Millennials are the first generation to have grown up with readily available digital consumer technology. As a result, these digital natives are much more willing to adopt digital tools for investing and prefer to use technological tools from their investment firms.

For example, the study found that millennials are much more open than older consumers are to using robo advice to address their investment needs: 90% of mass affluent investors ages 18 to 24 expressed at least some interest in such services — including 53% who said they were “extremely interested” or “very interested” — compared with 37% of those 55 to 64 who expressed some level of interest. Among those interested in robo advice, younger consumers indicated high interest in using such services to manage their IRA or retirement assets.

Digital has also played a key role in millennials’ switching decisions.
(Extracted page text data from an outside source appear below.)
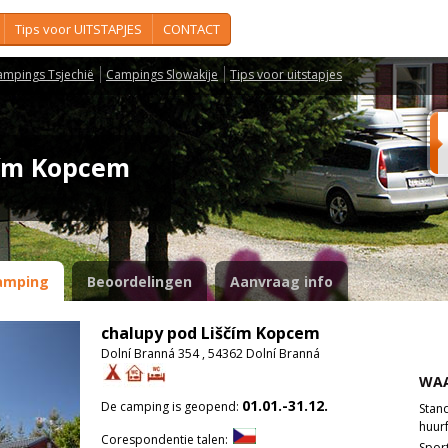
Tips voor UITSTAPJES
CONTACT
ampings Tsjechië
Campings Slowakije
Tips voor uitstapjes
čím Kopcem
amping
Beoordelingen
Aanvraag info
chalupy pod Liščím Kopcem
Dolní Branná 354 , 54362 Dolní Branná
WAA
01.01.-31.12.
De camping is geopend:
Stan
huurf
Corespondentie talen:
Spor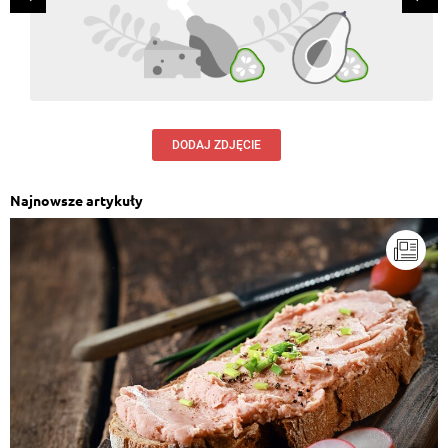
DODAJ ZDJĘCIE
Najnowsze artykuły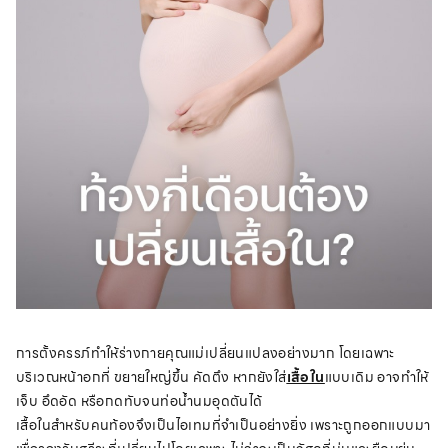
การตั้งครรภ์ทำให้ร่างกายคุณแม่เปลี่ยนแปลงอย่างมาก โดยเฉพาะ
บริเวณหน้าอกที่ ขยายใหญ่ขึ้น คัดตึง หากยังใส่
เสื้อใน
แบบเดิม อาจทำให้
เจ็บ อึดอัด หรือกดทับจนท่อน้ำนมอุดตันได้
เสื้อในสำหรับคนท้องจึงเป็นไอเทมที่จำเป็นอย่างยิ่ง เพราะถูกออกแบบมา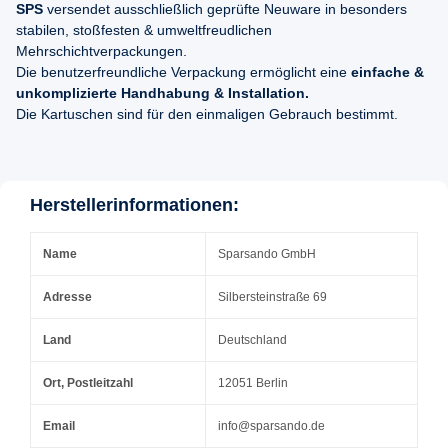
SPS
versendet ausschließlich geprüfte Neuware in besonders
stabilen, stoßfesten & umweltfreudlichen
Mehrschichtverpackungen.
Die benutzerfreundliche Verpackung ermöglicht eine
einfache &
unkomplizierte Handhabung & Installation.
Die Kartuschen sind für den einmaligen Gebrauch bestimmt.
Herstellerinformationen:
Name
Sparsando GmbH
Adresse
Silbersteinstraße 69
Land
Deutschland
Ort, Postleitzahl
12051 Berlin
Email
info@sparsando.de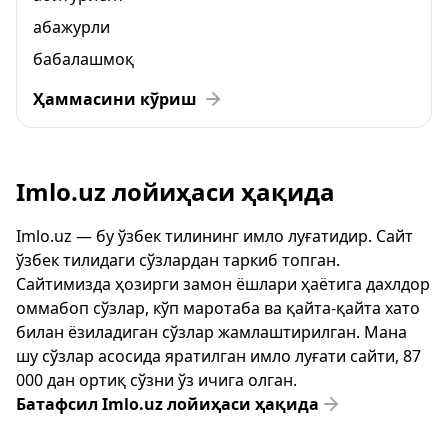
абажурли
бабалашмоқ
Ҳаммасини кўриш
Imlo.uz лойиҳаси ҳақида
Imlo.uz — бу ўзбек тилининг имло луғатидир. Сайт
ўзбек тилидаги сўзлардан таркиб топган.
Сайтимизда ҳозирги замон ёшлари ҳаётига дахлдор
оммабоп сўзлар, кўп маротаба ва қайта-қайта хато
билан ёзиладиган сўзлар жамлаштирилган. Мана
шу сўзлар асосида яратилган имло луғати сайти, 87
000 дан ортиқ сўзни ўз ичига олган.
Батафсил Imlo.uz лойиҳаси ҳақида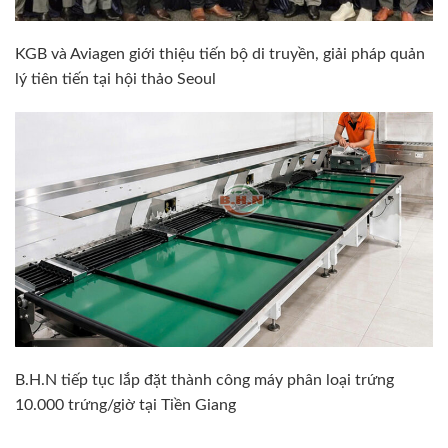
KGB và Aviagen giới thiệu tiến bộ di truyền, giải pháp quản
lý tiên tiến tại hội thảo Seoul
B.H.N tiếp tục lắp đặt thành công máy phân loại trứng
10.000 trứng/giờ tại Tiền Giang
Learning about superior digital capabilities from another firm or having to put up with technology issues were cited as key triggers for millennials’ decision to shop for a new provider, and digital capabilities were an important feature considered in the assessment of potential providers.

The study also found a significant gap between younger and older investors citing a lack of helpful digital and mobile tools with their old 401(k) platform in their decisions to roll over 401(k) assets into IRAs in the previous year.

As millennial investors learn more about how to manage their assets effectively, they will be looking for investment advisors who can give them the help they need through the channels they prefer. It is clear that having robust and relevant digital capabilities is a key driver for the successful capture of retirement assets of millennials.

For investment firms that are looking to capture younger mass affluent retirement customers and turn them into loyal long-term investors, offering a digital first experience — from the delivery of advice, analytics and communications to providing relevant value-added services — will be critical to future success.